Is this the system for which you're showing us the equity curve? A reverse BO regardless of volume and recent activity?
 
Glenn said:
Some questions FC.

1. You backtested it from 1990 until when ?
2. Did you forward-test from the end of the backtest period ? If so, for how long and what was the outcome of the forward test ?
3. Have you used any Optimisation in obtaining your operational parameters?
4. What is the calculated Expectancy of the system ?
5. Have you considered that the Dow has been in a pretty narrow range for 2004 when compared to previous years ? The performance of your model may be mirroring this fact and may therefore change for the better along with the market if its behaviour reverts to norm.
6."it cant be due to current market volatility can it,......" Depends upon what you mean by current. ? Volatility is measured over a period of time, so it depends which period you select.


More questions to follow depending upon your response.

Glenn
1) 1990 - early 2003.. been trading a derivative of it since later 2003..
2) fwd test has been pretty much the flatline you see on the graph. hence the need to derivatives of it.....
3) no optimisation at all. literally entry and exit are based on 2 volatility factors (1 weekly, the other daily). no dodgy fudge-factors in there at all. and indeed, running the test for any % of volatility returns a similar shaped equity curve...
4) expectancy? well the Profit factor is 2.7 . not sure of the calc for expectancy (i suppose i could dig it up on here somewhere)
5) agreed. but since this is counter-trend and volalitly based, it shouldnt matter what the range is. having said that, it did perform best when the monthly volatility was high in 1998-2002.. perhaps that might explain things
6) the volatility is based on the past 4/5 weeks data.. thats pretty current?

FC
 
TheBramble said:
Which is fine and dandy if you're able to confirm it's the end of a passive accumulation phase leading into a joe public buying climax.

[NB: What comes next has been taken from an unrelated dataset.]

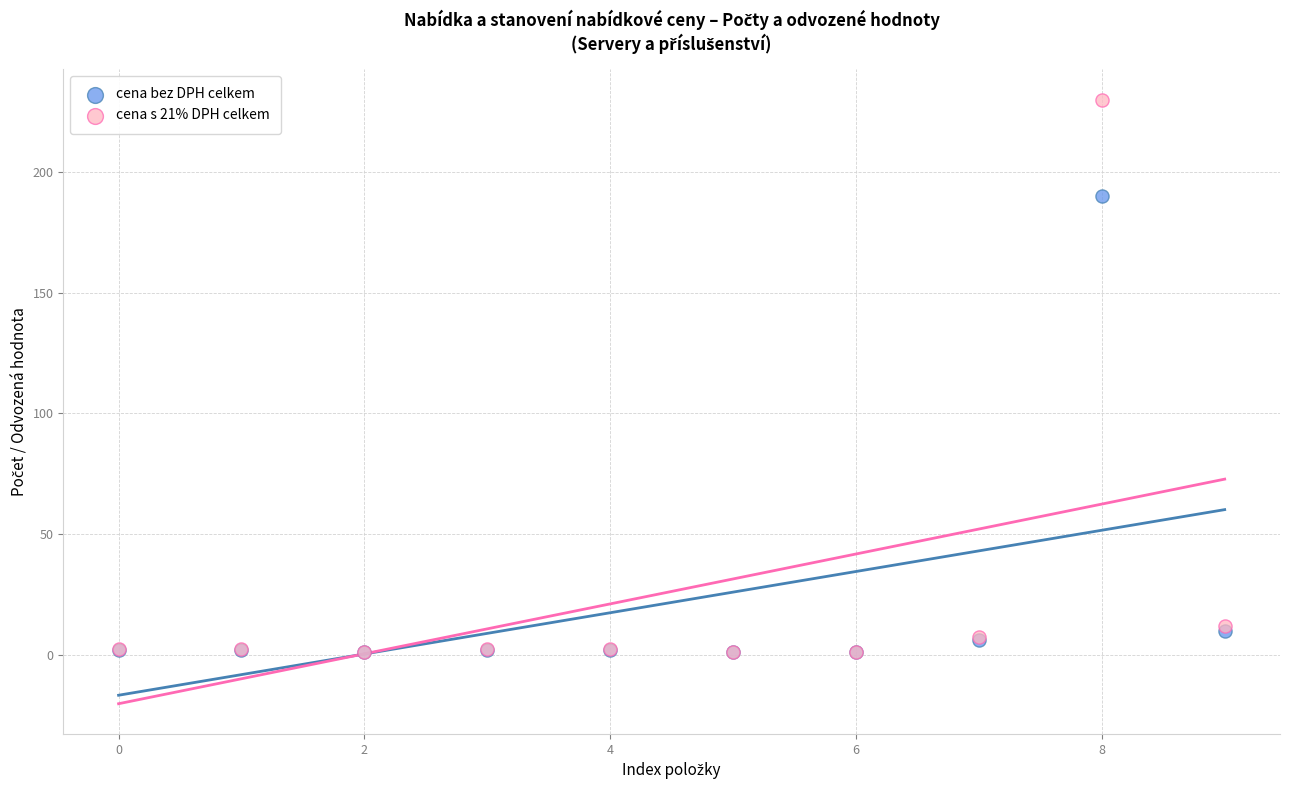

What are all the series names shown in the legend?

cena bez DPH celkem, cena s 21% DPH celkem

Normally the volume will give a clue. As will the previously 'placid' movement of the stock. But just shorting on every break of a High would I imagine be a 50/50 proposition at best.

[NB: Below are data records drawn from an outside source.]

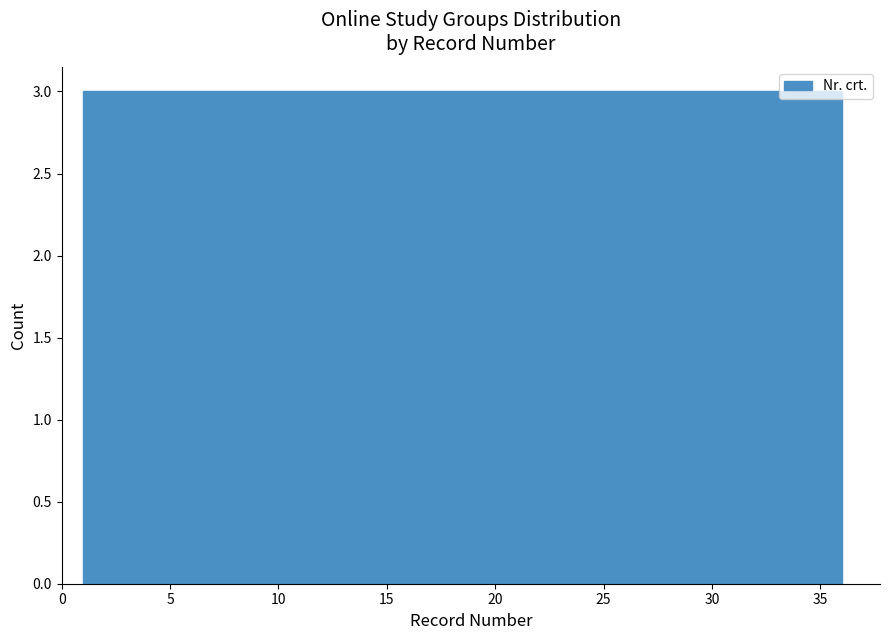

Reading left to right, transcribe this chart: for each bar, give the range it covers on the x-axis and its height. Neither the bar edges nor the heights are printed on the chart, so give them approximately, as read against the axes.

1.0 to 4.0: 3
4.0 to 7.0: 3
7.0 to 10.0: 3
10.0 to 12.5: 3
12.5 to 15.5: 3
15.5 to 18.5: 3
18.5 to 21.5: 3
21.5 to 24.5: 3
24.5 to 27.5: 3
27.5 to 30.0: 3
30.0 to 33.0: 3
33.0 to 36.0: 3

Is this the system for which you're showing us the equity curve? A reverse BO regardless of volume and recent activity?


no entirely a BO..but no volume at all.

forecast highs/lows based on recent volatility (past 4/5 weeks only)...

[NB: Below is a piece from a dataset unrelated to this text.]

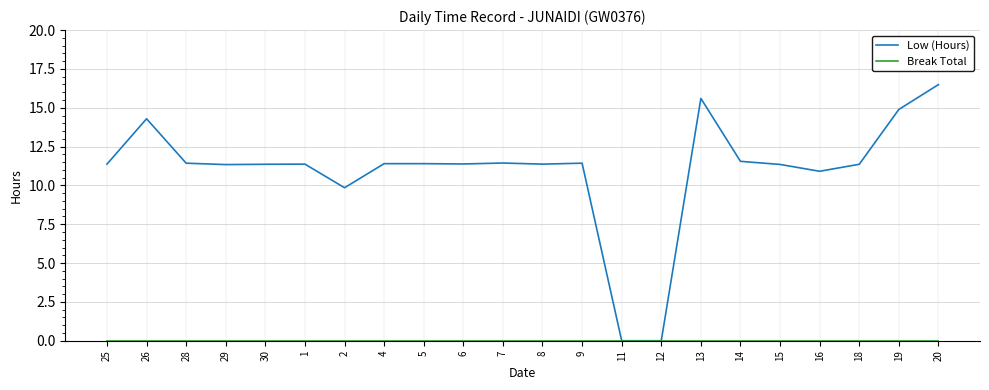

Which series changed the most between 2 and 11?

Low (Hours)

with regard to fading every single breakout :- closing trades intraday has a negative expectancy on pretty much every instrument i have tested on, including the oboe, but those breakouts have a tendency to reverse over the course of the next couple of days.. usually a failed re-test of the high/low..

FC
 
FetteredChinos said:
1) 1990 - early 2003.. been trading a derivative of it since later 2003..
2) fwd test has been pretty much the flatline you see on the graph. hence the need to derivatives of it.....
3) no optimisation at all. literally entry and exit are based on 2 volatility factors (1 weekly, the other daily). no dodgy fudge-factors in there at all. and indeed, running the test for any % of volatility returns a similar shaped equity curve...
4) expectancy? well the Profit factor is 2.7 . not sure of the calc for expectancy (i suppose i could dig it up on here somewhere)
5) agreed. but since this is counter-trend and volalitly based, it shouldnt matter what the range is. having said that, it did perform best when the monthly volatility was high in 1998-2002.. perhaps that might explain things
6) the volatility is based on the past 4/5 weeks data.. thats pretty current?

FC

Stating the obvious I know, but your forward test has highlighted that the system does not work in all conditions.
You suggest that tweaking your volty variables makes no difference. Therefore there is a variable missing (or more than one). Something longer term needed it seems.

I.r.o. 'current' volty I was thinking more in terms of 6-12 months rather than 4-5 weeks. You will not pick up the year-long consolidation of the Dow with such a short timescale.

Expectancy must be greater than zero, otherwise the system will fail you no matter what the win rate !!!